Records supplied:
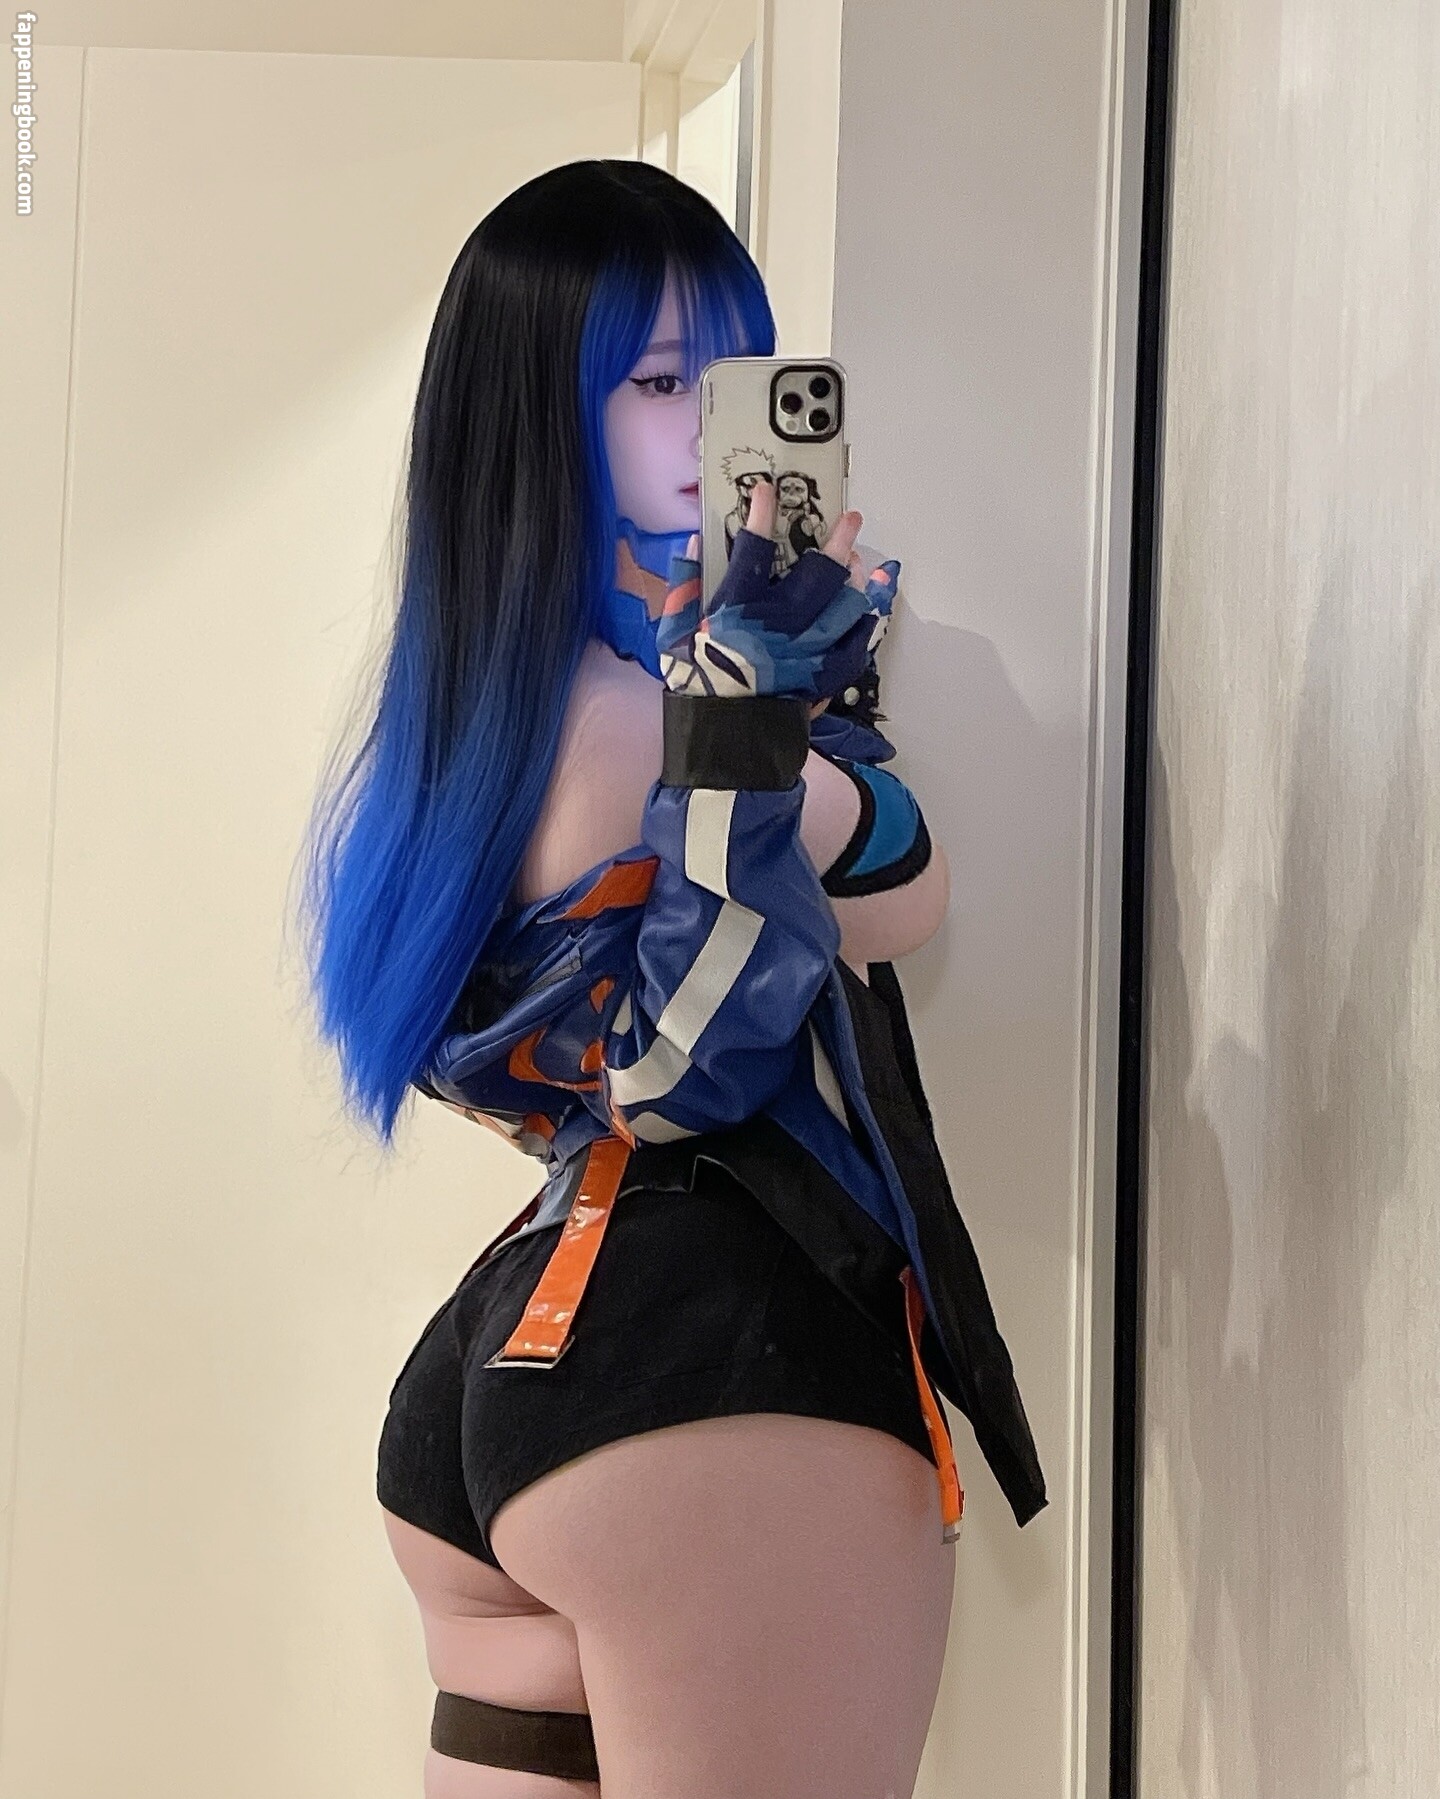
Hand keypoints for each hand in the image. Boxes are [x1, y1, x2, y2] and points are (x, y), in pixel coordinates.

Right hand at [657, 479, 887, 704]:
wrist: (724, 743)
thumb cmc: (696, 688)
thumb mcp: (672, 638)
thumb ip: (682, 588)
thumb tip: (692, 542)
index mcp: (738, 614)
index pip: (754, 552)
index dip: (762, 515)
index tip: (768, 489)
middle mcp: (778, 629)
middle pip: (820, 575)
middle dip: (838, 541)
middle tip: (850, 520)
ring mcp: (806, 654)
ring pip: (846, 607)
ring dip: (855, 581)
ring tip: (857, 563)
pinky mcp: (823, 678)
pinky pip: (856, 646)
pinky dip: (863, 625)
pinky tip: (865, 609)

Task brief: Locate "middle mcp: (778, 629)" in the data above. Then repeat, exactly, its line and each line after it through the last, adding nothing.

Answer area:
middle mcp: (778, 629)
middle pip: (820, 575)
middle dip: (838, 541)
middle tip: (850, 520)
ring mcp: (806, 654)
ring pip: (846, 607)
ring dip: (855, 581)
ring tip: (857, 563)
pinky mcp: (823, 678)
pinky pip: (856, 646)
pinky dip: (863, 625)
pinky tip: (865, 609)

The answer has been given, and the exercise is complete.